- Work required -
In the passage on the elliptic genus of SU(N) theories, swap "elliptic genus" for "partition function" and write out the part that starts at the words "Following the lines" and ends after "of appendix A.".

- Text for analysis -
=== Section Start ===
Following the lines of the SU(2) proof of sect.2, we wish to
study the $z \to z+1$, $z \to z+\tau$ and
$(z,\tau)\to ({z \over \tau},-{1 \over \tau})$ transforms of the
elliptic genus $K_N$, together with its $q \to 0$ limit
(as noted before, the $\tau \to \tau+1$ invariance is built--in
in the definition of the elliptic genus).
The latter will suggest a product formula for $K_N$, which we
will eventually prove by elliptic modular function techniques,
using the lemma of appendix A.
It is straightforward to see that
%
\eqn\traN{\eqalign{ K_N(z+1|\tau)&=K_N(z|\tau) \cr
K_N(z+\tau|\tau)&=
e^{-i\pi N^2 (N-1)k(k+N)(\tau+2z)} K_N(z|\tau).\cr}}
%
The modular transformations of the Ramond characters are
cumbersome \GE, and we omit their details here, they lead to the
final covariance property of the elliptic genus under the S
transformation
$$K_N({z \over \tau}|-{1 \over \tau})=e^{i\pi N^2(N-1)k(k+N)
{z^2 \over \tau}} K_N(z|\tau).$$
Finally, the $q \to 0$ limit is again entirely given by
the U(1) charges of the Ramond fields (it corresponds to
only the terms with $\mu^{(N-1)}=\lambda^{(N-1)}$, and $m=q$
in the sum \ellipgeN\ with \charN\ ), as
%
\eqn\limN{ \sum_{\Gl_1,...,\Gl_{N-1} \in P_k^{(N)}}
e^{2i\pi zN(\Gl_1+2\Gl_2+...+(N-1)\Gl_{N-1} -k(N-1)/2)} }
%
Upon introducing the variable $x=e^{2i\pi Nz}$, we get\foot{
The proof of this identity is given in appendix B below.}
$$\eqalign{ \lim_{q \to 0} K_N(z|\tau)&= x^{-k(N-1)/2}
\sum_{\Gl_i \geq 0 \atop \Sigma \Gl_i \leq k}
x^{\Sigma i \Gl_i}\cr
&= x^{-k(N-1)/2} \prod_{j=1}^{N-1} {1-x^{k+j} \over
1-x^j} \cr
&=\prod_{j=1}^{N-1} {\sin \pi N(k+j)z \over \sin \pi Nj z}\cr}$$
Using the same technique as in sect.2, and the lemma of
appendix A, it is easy to
establish the following product formula
%
\eqn\proN{K_N(z|\tau)= \prod_{j=1}^{N-1} {\Theta_1(N(k+j)z|\tau)
\over \Theta_1(Njz|\tau)}.}
%

\subsec{N=2 Landau-Ginzburg calculation of the elliptic genus for
SU(N) theories.}

We perform now the computation of the elliptic genus defined
in eqn.\ellipgen\ denoted now
$Z_N(u|\tau)$, $u=\gamma_L / 2 \pi (k+N)$, within the Landau--Ginzburg
framework.
=== Section End ===
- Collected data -
=== Section Start ===
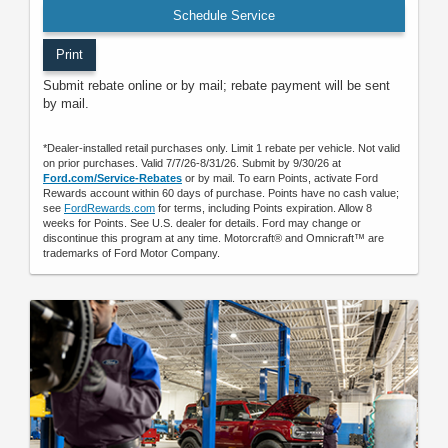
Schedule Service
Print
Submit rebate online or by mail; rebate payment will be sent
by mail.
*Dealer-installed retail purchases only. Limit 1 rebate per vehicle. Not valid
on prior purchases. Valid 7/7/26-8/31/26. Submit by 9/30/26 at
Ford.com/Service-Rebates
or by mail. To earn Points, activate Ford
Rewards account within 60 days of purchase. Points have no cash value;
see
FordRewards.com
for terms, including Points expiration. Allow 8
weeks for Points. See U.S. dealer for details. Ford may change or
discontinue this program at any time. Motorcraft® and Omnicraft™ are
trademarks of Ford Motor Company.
=== Section End ===
=== Section Start ===
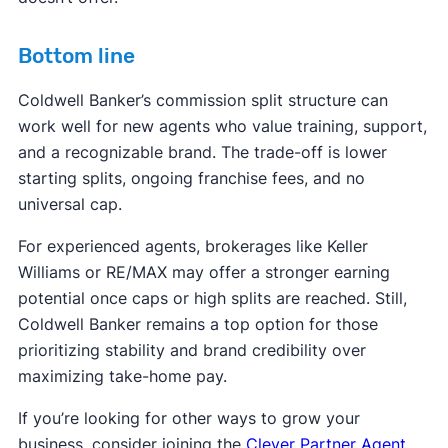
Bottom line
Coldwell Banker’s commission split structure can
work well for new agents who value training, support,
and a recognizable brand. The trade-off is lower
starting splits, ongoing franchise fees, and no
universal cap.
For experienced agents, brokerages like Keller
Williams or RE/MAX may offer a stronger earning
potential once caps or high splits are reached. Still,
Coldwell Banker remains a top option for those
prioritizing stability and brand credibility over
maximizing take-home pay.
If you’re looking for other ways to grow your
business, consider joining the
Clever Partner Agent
=== Section End ===
- Output of the exercise -
Following the lines of the SU(2) proof of sect.2, we wish to
study the $z \to z+1$, $z \to z+\tau$ and
$(z,\tau)\to ({z \over \tau},-{1 \over \tau})$ transforms of the
partition function $K_N$, together with its $q \to 0$ limit
(as noted before, the $\tau \to \tau+1$ invariance is built--in
in the definition of the partition function).
The latter will suggest a product formula for $K_N$, which we
will eventually prove by elliptic modular function techniques,
using the lemma of appendix A.